> _TASK PROMPT_:
Set down every record below exactly as it stands, leaving out the pictures.

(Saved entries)
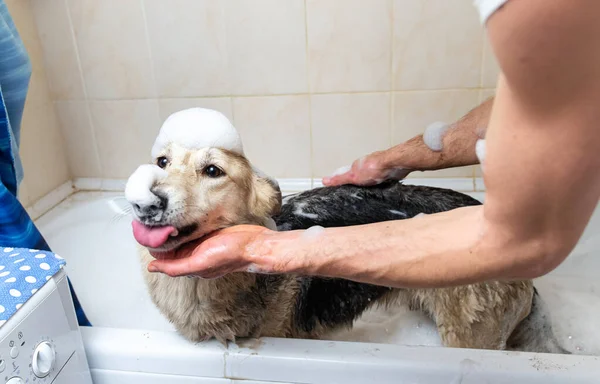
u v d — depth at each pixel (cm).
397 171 146
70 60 204
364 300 145
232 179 107
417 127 202
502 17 46
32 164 198
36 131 201
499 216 63
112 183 220
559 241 62
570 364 101
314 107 203
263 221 120
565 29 44
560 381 99
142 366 111
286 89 201
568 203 57
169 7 193
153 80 205
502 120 57
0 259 96
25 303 88
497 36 48
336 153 209
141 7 194
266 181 119
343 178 151
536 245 64
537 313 155
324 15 189
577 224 60
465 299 135
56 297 95
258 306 117
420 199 143
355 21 189
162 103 208
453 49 190
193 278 107
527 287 137
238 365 108
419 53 191
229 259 86
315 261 82
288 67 197
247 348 109
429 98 197
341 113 203
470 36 187
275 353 107
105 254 194
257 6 190
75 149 219
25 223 112
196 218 98
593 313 157
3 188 107
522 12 45
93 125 214
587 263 171
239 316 114
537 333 153
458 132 138
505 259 68
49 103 209
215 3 191
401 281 77
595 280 167
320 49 194
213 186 103
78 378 103
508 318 137
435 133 139
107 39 200
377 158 146
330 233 84
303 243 84
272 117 206
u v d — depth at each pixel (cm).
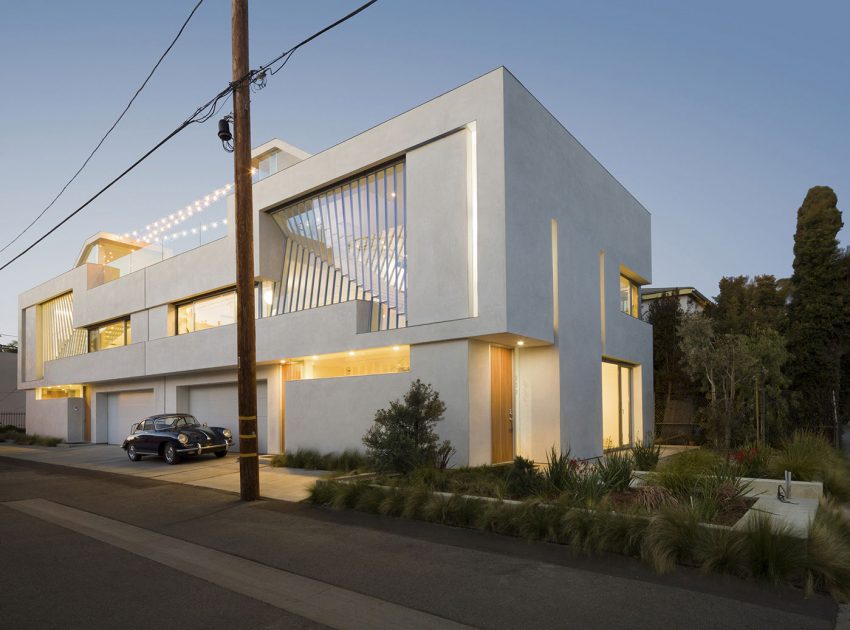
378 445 1056
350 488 908
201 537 745
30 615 477
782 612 454
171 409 2200
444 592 516
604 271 1802
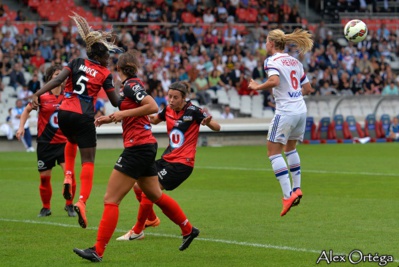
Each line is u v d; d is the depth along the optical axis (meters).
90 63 25.53
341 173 47.31
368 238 24.61
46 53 79.38
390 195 36.16
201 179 44.38
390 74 93.75
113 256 22.12
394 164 53.75
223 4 96.94
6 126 69.12
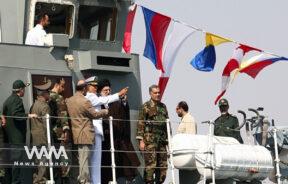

> _YOUR RESPONSE_:
u v d — depth at each pixel (cm).
397 171 146
70 60 204
364 300 145
232 179 107
417 127 202
502 17 46
32 164 198
36 131 201
499 216 63
112 183 220
559 241 62
570 364 101
314 107 203
263 221 120
565 29 44
560 381 99
142 366 111
286 89 201
568 203 57
169 7 193
153 80 205
502 120 57
0 259 96
25 303 88
497 36 48
336 153 209
141 7 194
266 181 119
343 178 151
536 245 64
537 313 155
324 15 189
577 224 60
465 299 135
56 297 95
258 306 117
420 199 143
355 21 189
162 103 208
453 49 190
193 278 107
527 287 137
238 365 108
419 53 191
229 259 86
315 261 82
288 67 197
247 348 109
429 98 197
341 113 203
470 36 187
275 353 107
105 254 194
257 6 190
75 149 219
25 223 112
196 218 98
593 313 157
3 188 107
522 12 45
93 125 214
587 263 171
239 316 114
537 333 153
458 132 138
505 259 68
49 103 209
215 3 191
401 281 77
595 280 167
320 49 194
213 186 103
78 378 103
508 318 137
435 133 139
107 39 200
377 158 146
330 233 84
303 243 84
272 117 206
u v d — depth at each pixel (cm).
378 445 1056
350 488 908
201 537 745
30 615 477
782 612 454
171 409 2200
444 592 516
604 271 1802
Each line is u v d; d is the depth along the optical axis (meters).
90 63 25.53
341 173 47.31
368 238 24.61
46 53 79.38
390 195 36.16
201 179 44.38
390 74 93.75
113 256 22.12
394 164 53.75
223 4 96.94
6 126 69.12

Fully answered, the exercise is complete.